Assume the Player A begins the game :
the structure of problem for him is [a1,a2,...an]
After choosing an element , either a1 or an , its player B's turn to play , and then after that move it is player A's move.
So after two moves , Player A's turn will come again and this will be the right sub-problem for him .The right recurrence relation will be
Suppose from i to j elements are left :
A(i,j)= max(min( A(i+1,j-1),A(i+2,j)+a[i] ), min(A(i,j-2),A(i+1,j-1))+a[j])
Refer to the following link :
http://people.csail.mit.edu/bdean/6.046/dp/

EXAMPLE CODE
Here is Python code to compute the optimal score for first and second players.
A=[3,1,1,3,1,1,3]
cache={}
def go(a,b):
"""Find greatest difference between player 1 coins and player 2 coins when choosing from A[a:b]"""
if a==b: return 0 # no stacks left
if a==b-1: return A[a] # only one stack left
key=a,b
if key in cache:
return cache[key]
v=A[a]-go(a+1,b) # taking first stack
v=max(v,A[b-1]-go(a,b-1)) # taking last stack
cache[key]=v
return v
v = go(0,len(A))
n=sum(A)
print (n+v)/2,(n-v)/2
COUNTEREXAMPLE
Note that the code includes a counter example to one of the other answers to this question.
Consider the case [3,1,1,3,1,1,3].
By symmetry, the first players move always leaves the pattern [1,1,3,1,1,3].
For this the sum of even elements is 1+3+1=5, while the sum of odd is 1+1+3=5, so the argument is that from this position the second player will always win 5, and the first player will always win 5, so the first player will win (as he gets 5 in addition to the 3 from the first move).
However, this logic is flawed because the second player can actually get more.
First player takes 3, leaves [1,1,3,1,1,3] (only choice by symmetry)
Second player takes 3, leaves [1,1,3,1,1]
First player takes 1, leaves [1,3,1,1] (only choice by symmetry)
Second player takes 1, leaves [1,3,1]
First player takes 1, leaves [3,1] (only choice by symmetry)
Second player takes 3, leaves [1]
First player takes 1
So overall first player gets 3+1+1+1=6, while second gets 3+1+3=7 and second player wins.
The flaw is that although it is true that the second player can play such that they will win all even or all odd positions, this is not optimal play and they can actually do better than this in some cases.

Actually you do not need dynamic programming, because it is easy to find an explicit solution for the game above.
Case n is even or n = 1.
The second player to move will always lose.
Case n odd and n > 1.
The second player has a winning strategy iff one of the following 2 scenarios happen:
The elements with even index have bigger sum than all the elements with odd index
All odd elements except the last have bigger sum than all the remainings AND
All odd elements except the first have bigger sum than all the remainings.
Proof sketch:
Case n is even or n = 1: Let Sodd and Seven be the sum of all elements with even/odd indexes.
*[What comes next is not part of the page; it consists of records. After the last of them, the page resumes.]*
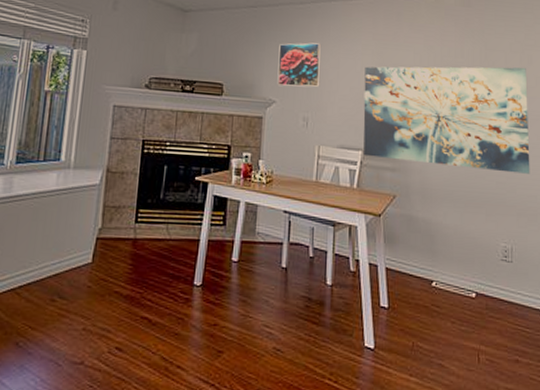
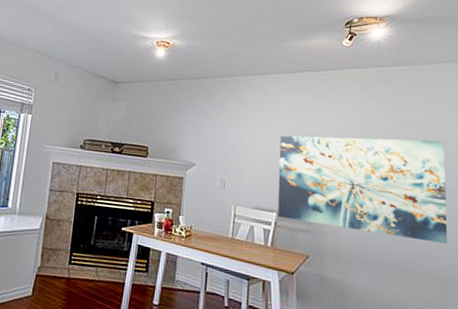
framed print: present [277,42,322,87] -> none [197,112,239,153]

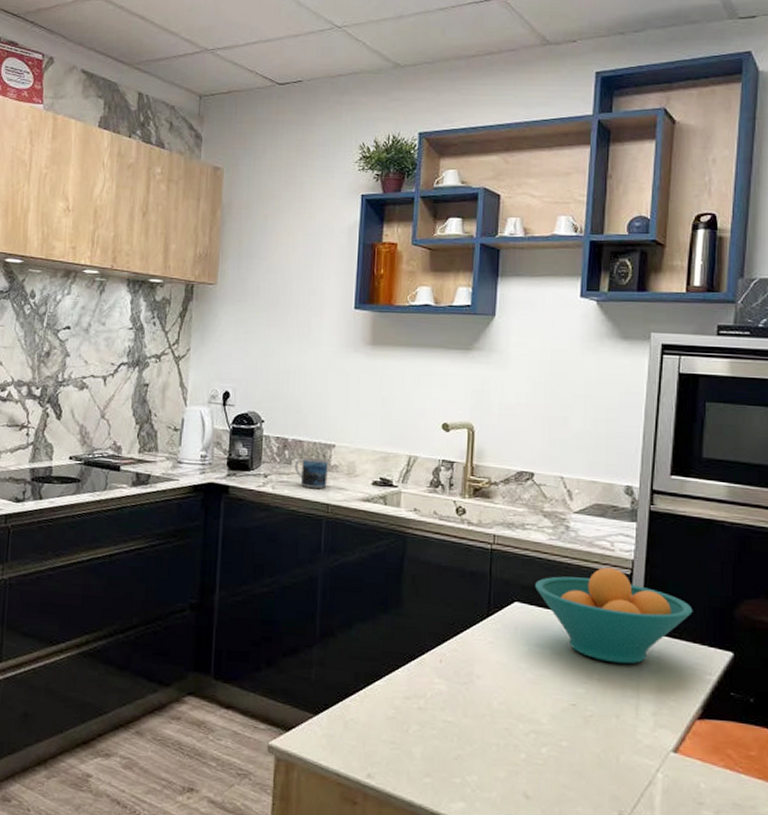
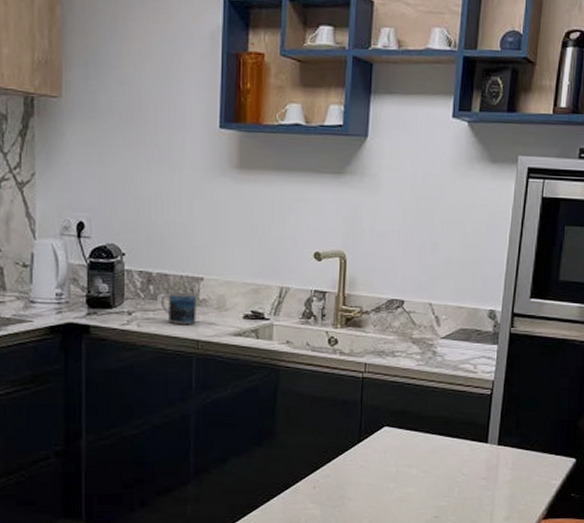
fruit bowl: present [535,567,693,664] -> none [404,388,544,477]

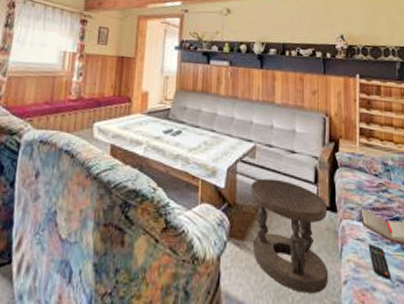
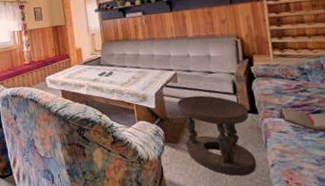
remote control: present [368,244,391,279] -> none [291,134,317,160]

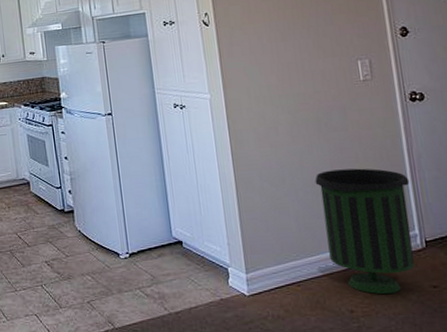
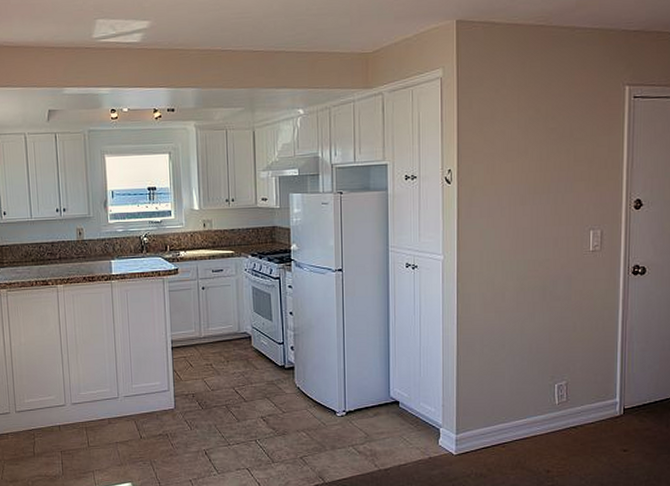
trash can: present [315,168,415,295] -> none [532,337,619,457]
Assume that Sodd > Seven, same argument hold otherwise. The first player has a winning strategy, since he can play in such a way that he will get all odd indexed items.
The case n is odd and n > 1 can also be resolved directly. In fact the first player has two options, he can get the first or last element of the set. Of the remaining elements, partition them the two subsets with odd and even indexes; by the argument above, the second player is going to take the subset with largest sum. If you expand the tree game you will end up with the statement above.